L’art est-il pour tout le monde? Est-ce que tout le monde y a vraiment accès? Qui a droit à la liberté et à la possibilité de pratiquer l’art? Un échange est véritable lorsqu’il produit des avantages mutuels de valeur égale. Quelles œuvres d’art historiques ont été choisies pour être retenues dans la mémoire collective et lesquelles n’ont pas été archivées, documentées? Qui prend ces décisions?

Même si tant de gens ont besoin de règles claires à respecter, ce n’est pourtant pas là que se trouve la réponse. Il y a des questions à poser et du travail à faire: la reconnaissance de la vérité, de la dynamique du pouvoir et des inégalités. Prenons le temps de reconnaître les privilèges ou les déséquilibres en jeu dans la situation. Faisons la recherche et le travail de compréhension, de changement, puis d’inclusion.

Révisons et reconsidérons nos positions, nos valeurs, nos mandats. Sont-ils toujours pertinents? Si oui, comment les comprenons-nous? Comment y adhérons-nous? Sont-ils pratiqués et tenus dans l’ensemble de l’organisation? Sinon, quelles sont les différences entre la théorie et la pratique? Quels sont les changements à apporter? Qu’est-ce qui n’est plus pertinent? Offrons la chance aux diverses communautés d’être représentées partout et en tout temps. Et plus que jamais, demandons-nous pourquoi cela est nécessaire.

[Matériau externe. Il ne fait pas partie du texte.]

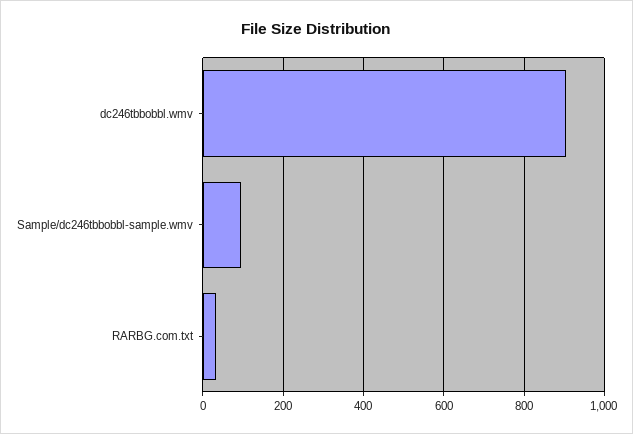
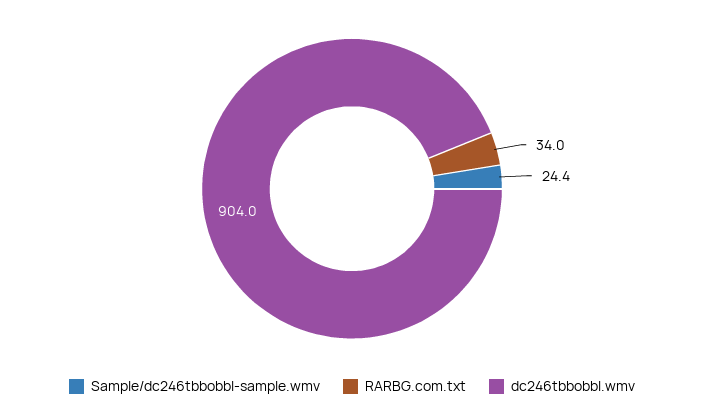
Sample/dc246tbbobbl-sample.wmv: 100 -> 24.4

Nous considérons-nous comme des facilitateurs de créations? Si oui, pouvons-nous créer encore plus d’occasions afin d’offrir un éventail élargi de perspectives? Ceci devient un outil important pour jeter les bases de la sensibilisation entre les artistes, leurs œuvres et le public.

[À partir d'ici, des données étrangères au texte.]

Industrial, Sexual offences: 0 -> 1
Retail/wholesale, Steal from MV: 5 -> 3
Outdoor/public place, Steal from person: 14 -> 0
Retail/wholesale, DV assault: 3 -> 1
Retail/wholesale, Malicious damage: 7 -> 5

Je cherche des occasions de représenter divers membres de notre société. Soyez vigilant, évitez de faire du «tokénisme» ou encore d’adopter l’attitude du sauveur. L’échange réel et la sensibilisation signifient que nous ne devons pas marchander ou plier face à la pression, ce qui demande à l’individu et à l’institution de bien comprendre ses valeurs et les différents publics qu’ils desservent, artistes inclus.

Il peut sembler décourageant d’aborder simultanément le changement à plusieurs niveaux, mais si nous comprenons qu’ils sont interreliés, ils peuvent devenir des objectifs à atteindre à long terme. Offrir cet espace profite non seulement à ceux qui sont sous-représentés, mais enrichit la communauté et nous fait avancer collectivement.